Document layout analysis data
:::::

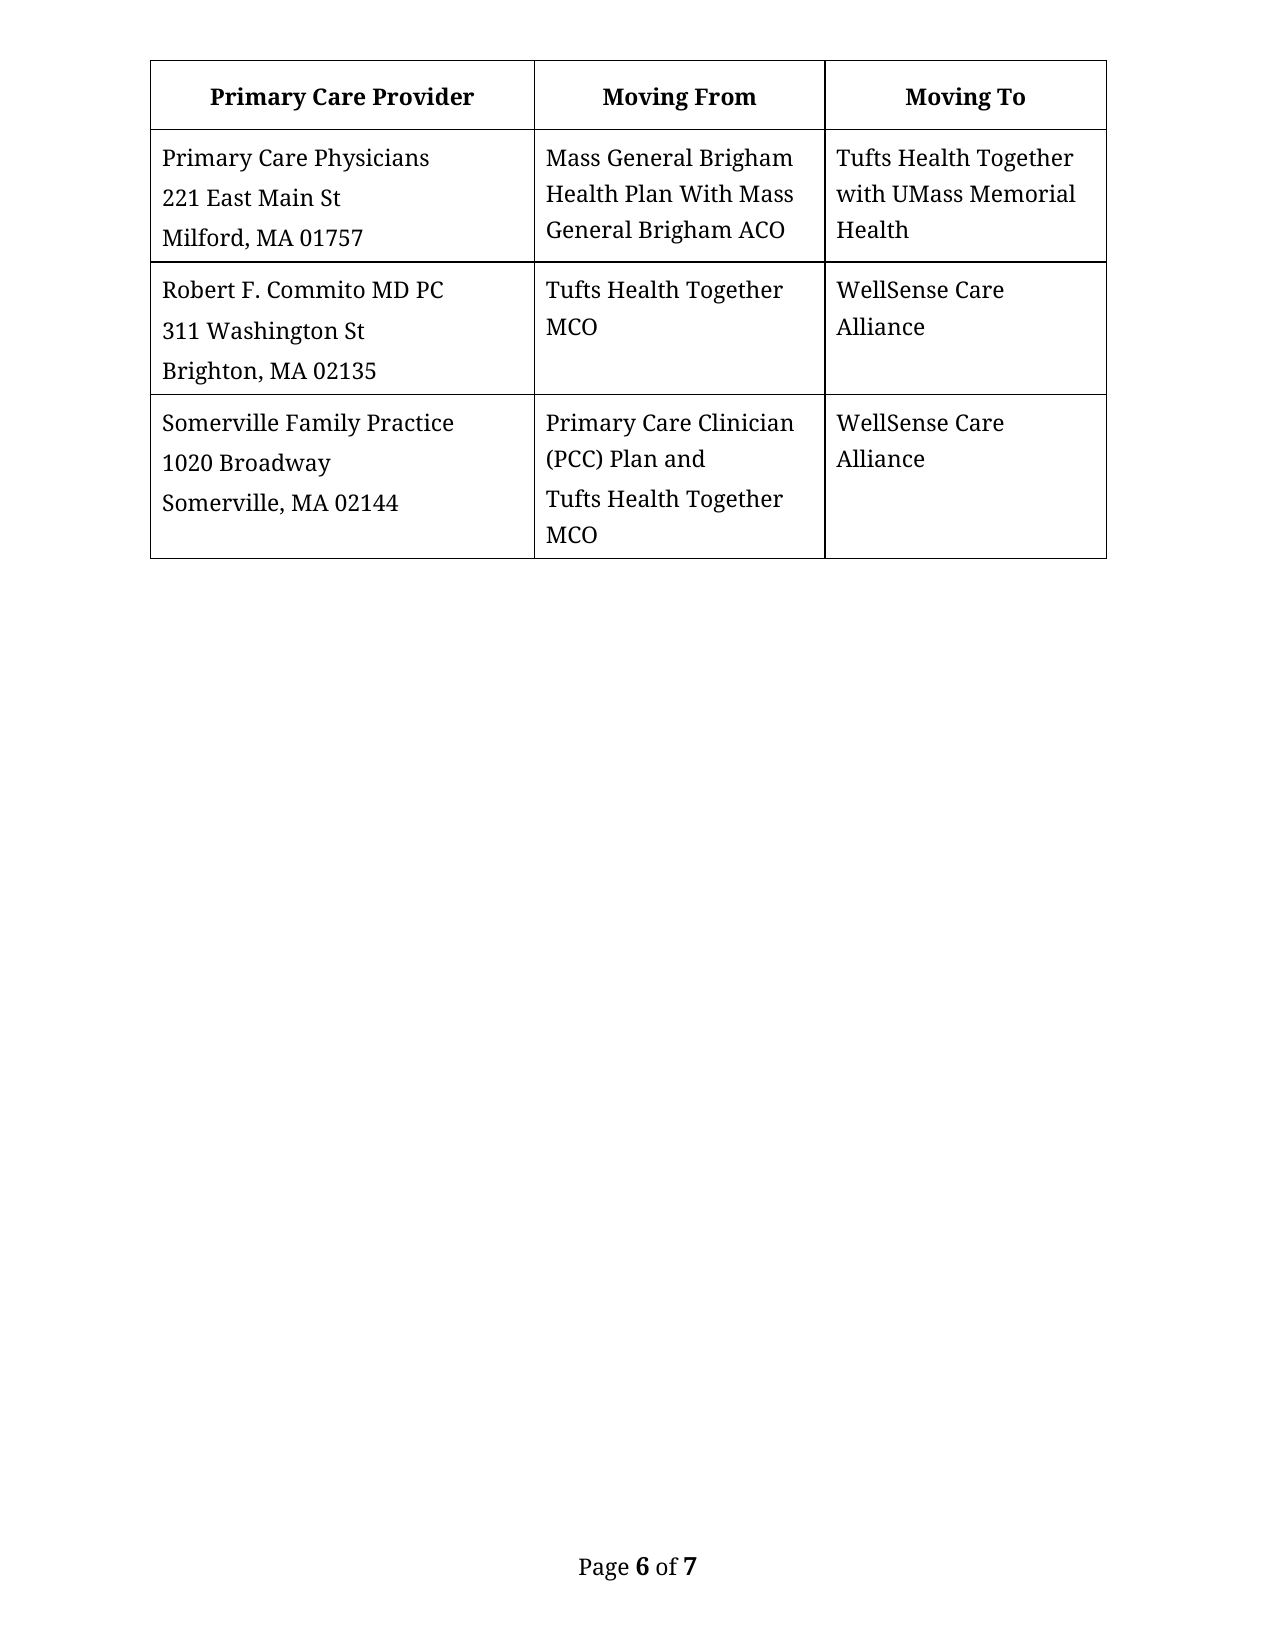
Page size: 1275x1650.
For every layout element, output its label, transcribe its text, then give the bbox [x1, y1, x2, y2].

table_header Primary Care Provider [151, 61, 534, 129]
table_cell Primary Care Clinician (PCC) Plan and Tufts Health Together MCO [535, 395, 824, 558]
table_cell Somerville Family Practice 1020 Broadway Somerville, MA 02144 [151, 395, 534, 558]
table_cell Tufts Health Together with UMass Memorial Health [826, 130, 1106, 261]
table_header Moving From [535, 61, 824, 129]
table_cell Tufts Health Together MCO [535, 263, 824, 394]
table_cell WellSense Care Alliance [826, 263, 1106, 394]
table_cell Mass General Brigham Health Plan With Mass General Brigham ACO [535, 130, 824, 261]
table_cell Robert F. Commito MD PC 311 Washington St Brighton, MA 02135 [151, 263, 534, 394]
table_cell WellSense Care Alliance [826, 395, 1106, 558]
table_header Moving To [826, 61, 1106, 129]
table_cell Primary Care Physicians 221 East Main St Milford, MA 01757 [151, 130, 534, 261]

:::::

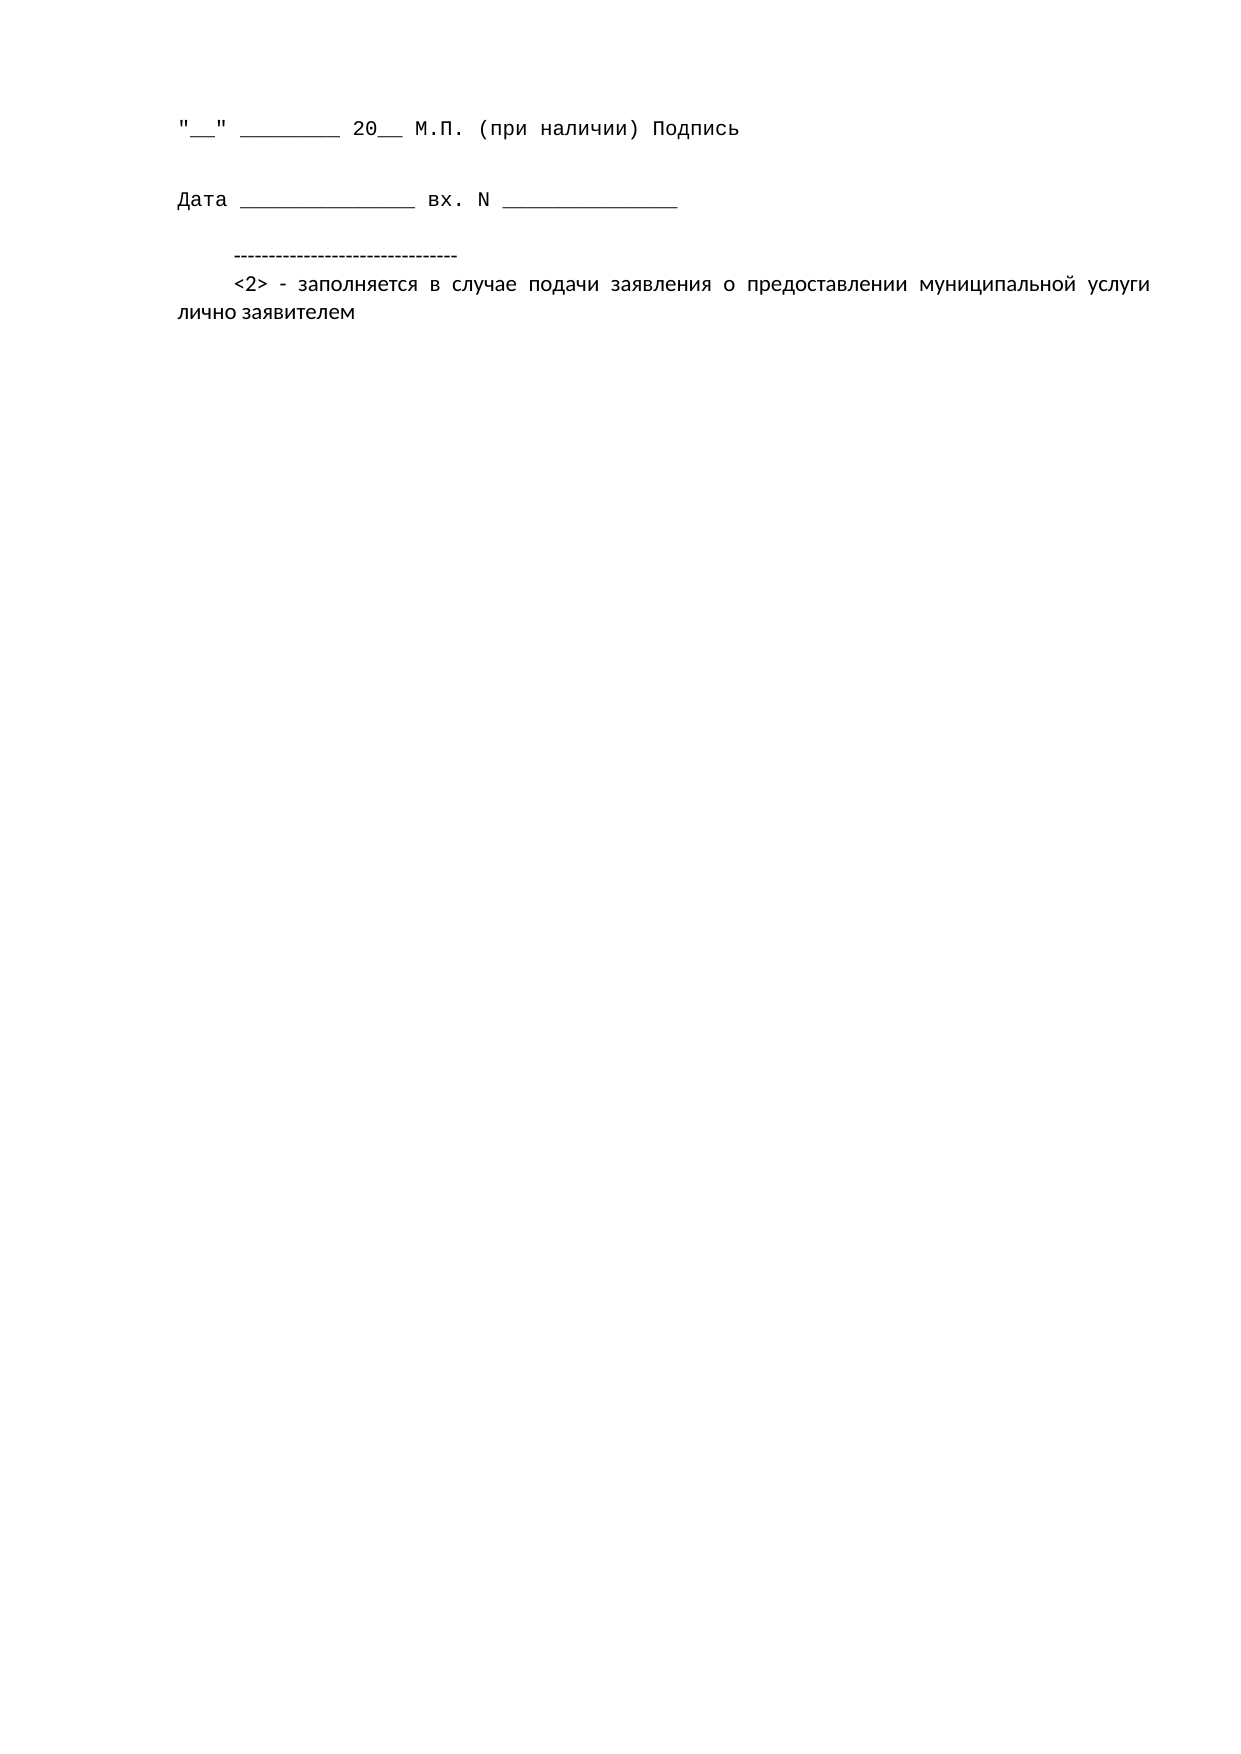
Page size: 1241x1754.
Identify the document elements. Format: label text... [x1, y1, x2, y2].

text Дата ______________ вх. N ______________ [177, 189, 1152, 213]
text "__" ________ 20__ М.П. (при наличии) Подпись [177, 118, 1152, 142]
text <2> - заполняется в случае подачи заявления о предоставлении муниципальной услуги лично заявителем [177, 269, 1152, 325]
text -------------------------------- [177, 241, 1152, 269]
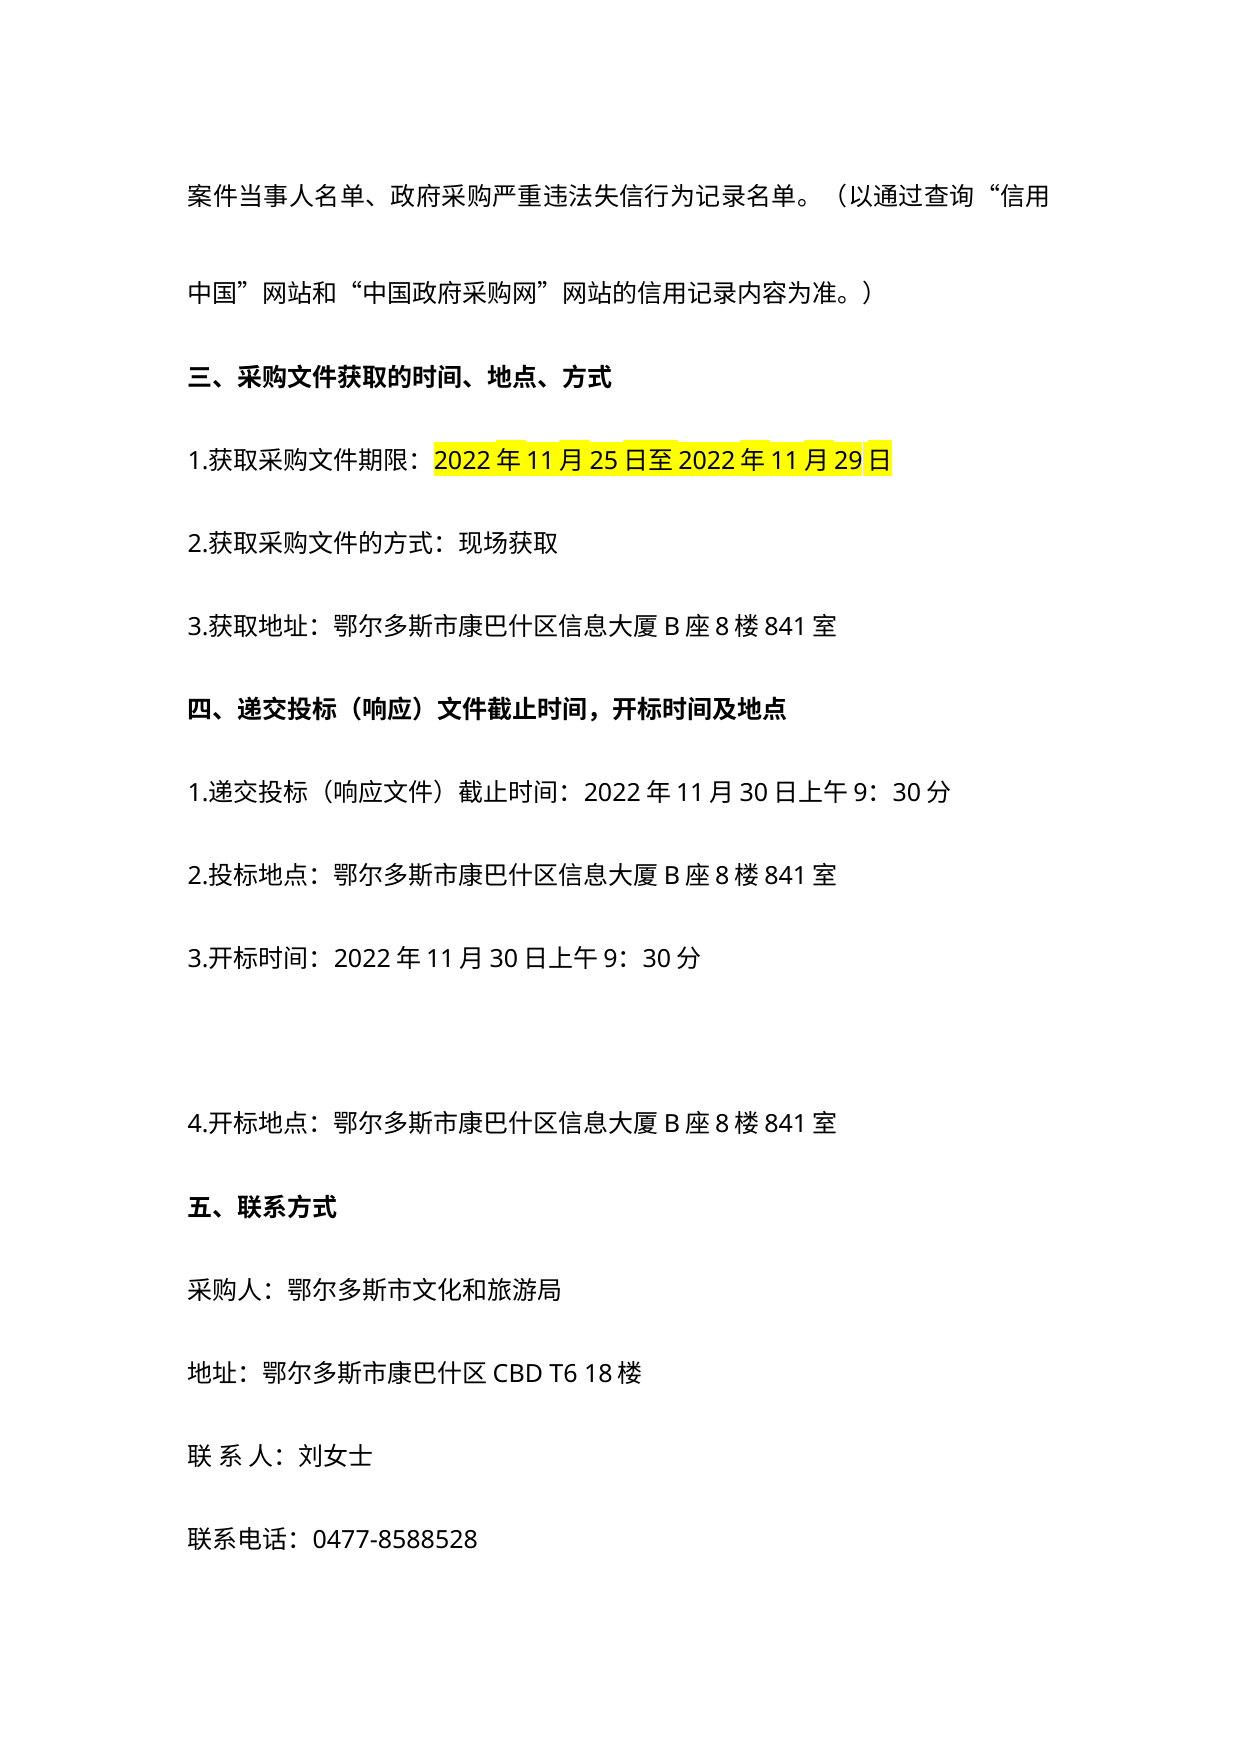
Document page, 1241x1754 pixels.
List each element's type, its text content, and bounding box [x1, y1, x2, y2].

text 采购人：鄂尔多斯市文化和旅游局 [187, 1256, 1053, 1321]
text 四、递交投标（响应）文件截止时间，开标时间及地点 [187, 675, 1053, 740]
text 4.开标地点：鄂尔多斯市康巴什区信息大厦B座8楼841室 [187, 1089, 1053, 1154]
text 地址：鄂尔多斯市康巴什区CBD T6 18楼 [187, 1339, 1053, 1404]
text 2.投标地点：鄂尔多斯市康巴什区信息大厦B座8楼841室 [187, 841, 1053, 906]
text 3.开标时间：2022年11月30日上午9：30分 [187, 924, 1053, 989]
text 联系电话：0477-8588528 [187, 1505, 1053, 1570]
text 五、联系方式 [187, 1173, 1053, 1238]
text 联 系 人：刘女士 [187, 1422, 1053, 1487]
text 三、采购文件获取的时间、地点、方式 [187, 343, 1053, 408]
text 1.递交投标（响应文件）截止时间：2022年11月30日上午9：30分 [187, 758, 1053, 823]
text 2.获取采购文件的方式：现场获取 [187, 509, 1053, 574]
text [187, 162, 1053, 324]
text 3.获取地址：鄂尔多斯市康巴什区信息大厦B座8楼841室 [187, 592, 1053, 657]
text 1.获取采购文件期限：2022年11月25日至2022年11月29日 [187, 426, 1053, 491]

:::::

Required work: The lines holding the word "size" are the answer. Find them in the entries and copy them.

Written solution:
Page size: 1275x1650.
Page size: 1241x1754.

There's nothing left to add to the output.